EXTRAIT CHOISI:

....

Les chercheurs et la documentation numérique
nouveaux services et usages
Depuis plusieurs années maintenant, les chercheurs ont intégré dans leurs pratiques informationnelles le web et les nouvelles possibilités qu’il offre pour l’accès à la littérature scientifique, la recherche et les échanges d’articles et travaux. Internet constitue un des canaux de diffusion des résultats de la recherche, même si la revue « papier » reste encore majoritairement en vigueur comme support de publication. Les acteurs de l’édition et de la documentation (éditeurs, bibliothèques, agences d’abonnement) sont conduits à repenser leur place et leur rôle dans une chaîne réorganisée par des processus de « désintermédiation » et de « réintermédiation ». Dans son livre Les chercheurs et la documentation numérique, Ghislaine Chartron, maître de conférences à l’Urfist de Paris, étudie ces changements à partir des évolutions du modèle éditorial des articles scientifiques et cherche à identifier où se situent les innovations dans la circulation des résultats de la recherche. L’hypothèse que « c’est des négociations entre les développements techniques et les différents acteurs sociaux qu’émergent de nouvelles formes, de nouveaux schémas de publication et d’édition » est à la base de sa réflexion dont une large part porte précisément sur les stratégies des acteurs s’emparant de ces technologies. Cet ouvrage comprend deux parties. Dans la première, G. Chartron aborde les questions concernant « l’évolution des produits et services de la documentation scientifique numérique » et les repositionnements en cours dans la chaîne éditoriale. La seconde est constituée d’un ensemble de contributions de chercheurs, doctorants, responsables de bibliothèque qui analysent « les évolutions des services et des usages dans différents contextes ».

....

CONSIGNE: Prolongez le texte sur les chercheurs et la documentation numérique en reprenant après sa dernière phrase. Les données n'interviennent pas ici.

....

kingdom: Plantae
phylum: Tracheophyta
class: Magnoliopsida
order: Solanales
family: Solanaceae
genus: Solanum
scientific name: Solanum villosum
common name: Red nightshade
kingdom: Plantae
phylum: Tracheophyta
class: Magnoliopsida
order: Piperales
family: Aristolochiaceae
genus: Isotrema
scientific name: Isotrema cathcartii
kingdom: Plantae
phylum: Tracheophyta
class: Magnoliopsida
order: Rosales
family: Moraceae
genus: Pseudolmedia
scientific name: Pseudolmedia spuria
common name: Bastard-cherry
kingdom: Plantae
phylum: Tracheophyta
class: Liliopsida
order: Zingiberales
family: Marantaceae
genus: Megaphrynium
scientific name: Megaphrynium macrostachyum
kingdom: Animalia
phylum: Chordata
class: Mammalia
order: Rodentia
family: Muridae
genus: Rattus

....

RÉPONSE PROPOSÉE:
Une offre élargie et de nouveaux intermédiaires
Le processus de dématérialisation, qui concerne aujourd’hui l’ensemble des productions intellectuelles (livres, revues, littérature grise, etc.), s’inscrit dans une évolution amorcée dès les années 1960 avec les bases bibliographiques des universités et centres de recherche, rappelle tout d’abord l’auteur qui s’attache ensuite à définir l’offre. Avec l’édition électronique sur Internet, celle-ci s’est élargie et les services se sont multipliés et diversifiés. Cette offre ne peut toutefois être appréhendée comme une simple transposition du support papier au numérique, ce que montre l’apparition de notions nouvelles comme celle d’ « archive » (« entrepôt de données ») ou celle de « publication institutionnelle en réseau ». Ses caractéristiques principales sont directement tributaires des propriétés techniques et économiques du réseau. Sur le plan économique, le marché des revues s’organise selon le modèle dominant de la négociation contractuelle du droit d’accès aux collections numériques. Mais, parallèlement, on assiste au renouveau d’une économie non marchande que G. Chartron situe dans un contexte plus général, marqué notamment par un questionnement sur l’évolution du statut de l’information dans le secteur de la recherche, mais aussi dans l’ensemble de la sphère sociale.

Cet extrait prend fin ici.